If possible, place your order for a new vehicle in December and take delivery in January. Essentially, this buys you a year of value. Used car buyers don’t typically take note of how early or late registration took place, but rather which year. Also, December is often a quiet selling period, meaning a better price is likely.

  1. Buying used? Look for new releases

Look for news on new model releases or updates for the new year. The new style of car will often result in the outgoing model being available at a cheaper price, or an influx of trade-ins making used car asking prices negotiable.

READ MORE: The low-down on buying a car on auction

  1. Be aware of dealers’ stock holdings

Very rarely do dealers cash fund their inventory. Most cars on the dealership floor are bank funded and carry interest charges. The longer stock remains on the floor, the more expensive it becomes to hold.
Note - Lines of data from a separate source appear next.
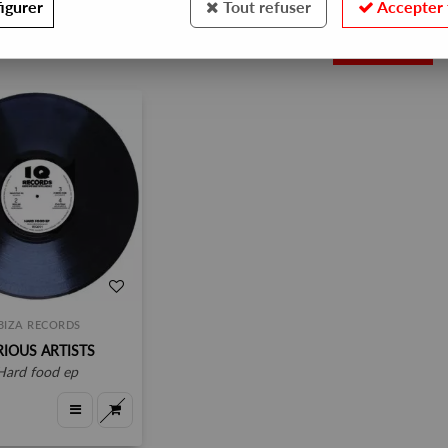
igurer
Tout refuser
Accepter 
1
BIZA RECORDS
RIOUS ARTISTS
hard food ep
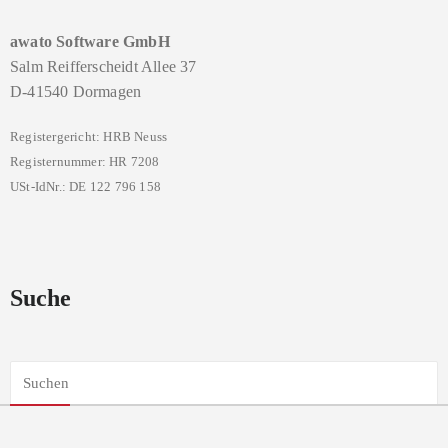
awato Software GmbH
Salm Reifferscheidt Allee 37
D-41540 Dormagen
Registergericht: HRB Neuss
Registernummer: HR 7208
USt-IdNr.: DE 122 796 158
Suche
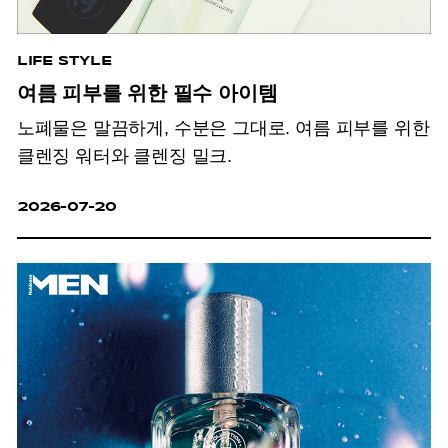
LIFE STYLE
여름 피부를 위한 필수 아이템
노폐물은 말끔하게, 수분은 그대로. 여름 피부를 위한
클렌징 워터와 클렌징 밀크.
2026-07-20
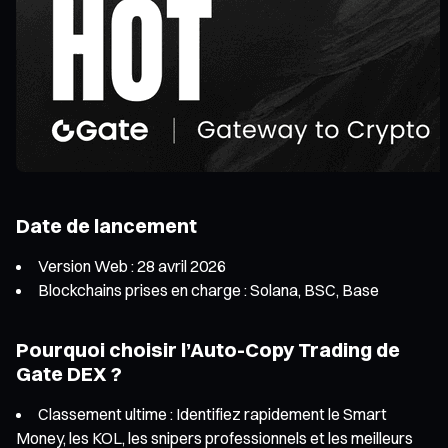
Date de lancement
Version Web : 28 avril 2026
Blockchains prises en charge : Solana, BSC, Base
Pourquoi choisir l’Auto-Copy Trading de
Gate DEX ?
Classement ultime : Identifiez rapidement le Smart
Money, les KOL, les snipers professionnels et les meilleurs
Take note of which dealers are advertising more than one of your chosen make/model, as they will want to move their stock more quickly.
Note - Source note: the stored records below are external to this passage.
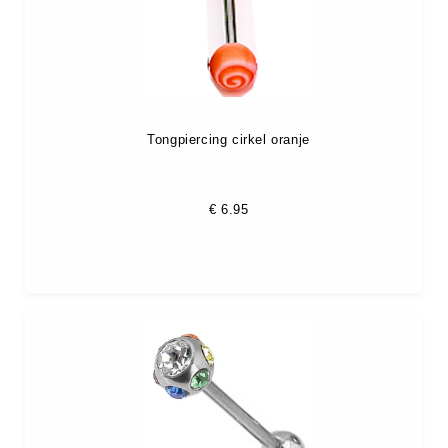
Tongpiercing cirkel oranje
€
6.95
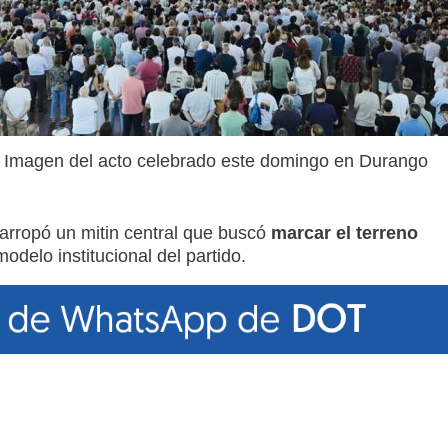
Imagen del acto celebrado este domingo en Durango
s, arropó un mitin central que buscó
marcar el terreno
modelo institucional del partido.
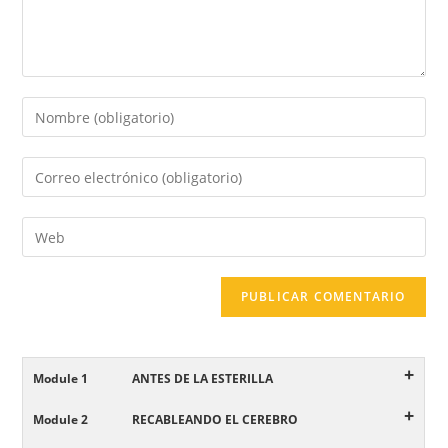
+
Module 1
ANTES DE LA ESTERILLA
+
Module 2
RECABLEANDO EL CEREBRO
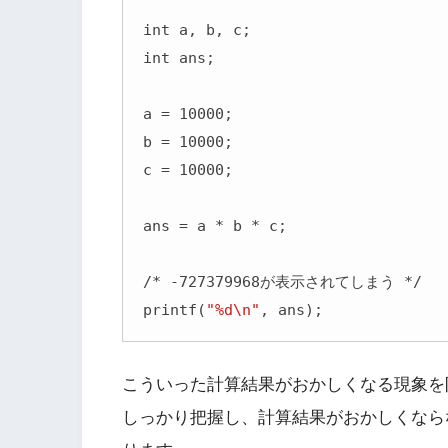
int a, b, c;

int ans;

a = 10000;

b = 10000;

c = 10000;

ans = a * b * c;

/* -727379968が表示されてしまう */

printf(
"%d\n"
, ans);
こういった計算結果がおかしくなる現象を
しっかり把握し、計算結果がおかしくなら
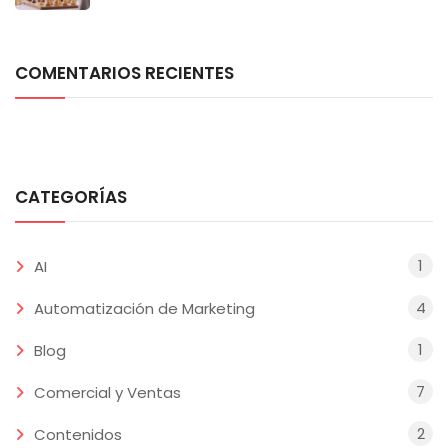
COMENTARIOS RECIENTES
CATEGORÍAS
1
AI
4
Automatización de Marketing
1
Blog
7
Comercial y Ventas
2
Contenidos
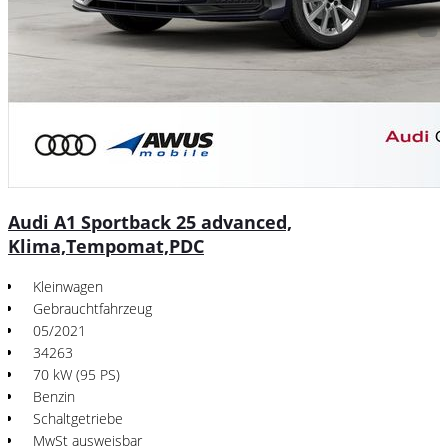
Audi A1 Sportback 25 advanced,
Klima,Tempomat,PDC
Kleinwagen
Gebrauchtfahrzeug
05/2021
34263
70 kW (95 PS)
Benzin
Schaltgetriebe
MwSt ausweisbar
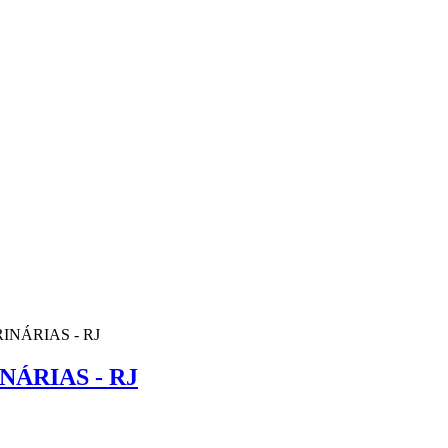
NÁRIAS - RJ
ÁRIAS - RJ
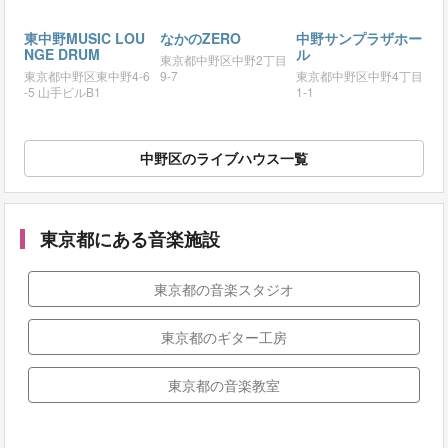
東中野MUSIC LOU
なかのZERO
中野サンプラザホー
NGE DRUM
ル
東京都中野区中野2丁目
東京都中野区東中野4-6
9-7
東京都中野区中野4丁目
-5 山手ビルB1
1-1
中野区のライブハウス一覧
東京都にある音楽施設
東京都の音楽スタジオ
東京都のギター工房
東京都の音楽教室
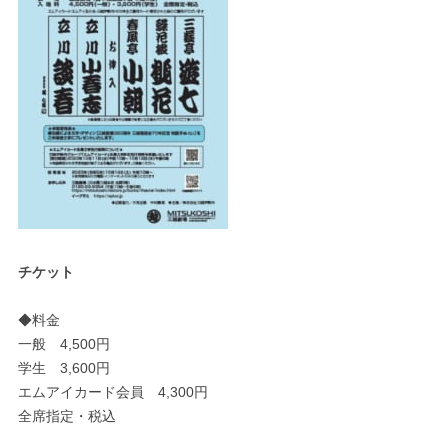
チケット
◆料金
一般 4,500円
学生 3,600円
エムアイカード会員 4,300円
全席指定・税込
  1. Shop at the end of the month

No matter what time of the year, the end of the month has salespeople focused on hitting targets, and they are more likely to give you their best price. Other times to consider are on a Friday (when sales are likely to be quiet), or near the end of a quarter.

  1. Shop out of season

The first signs of summer will add to the asking price for convertibles, and similarly for motorcycles. Instead, look to buy these in winter. Also look out for seasonal specials such as Black Friday for great deals. Always be sure to take a close look at the T&Cs, however.

READ MORE: Residual payment finance: the good and the bad

  1. Watch lending rates

If you’re looking to finance your car, watch lending rates. If interest rates drop by 2% for example, it’s a good time to buy your car using the bank’s money. A 2% monthly saving adds up over a six-year loan period.

Last but certainly not least, you’ll want to check if the price you’re considering paying is really a deal.

“Search for your make and model on a site like AutoTrader,” advises George Mienie, AutoTrader CEO. “Use the price sorting function to identify the highest and lowest prices available. You’ll quickly get a sense of whether you’re buying a deal.”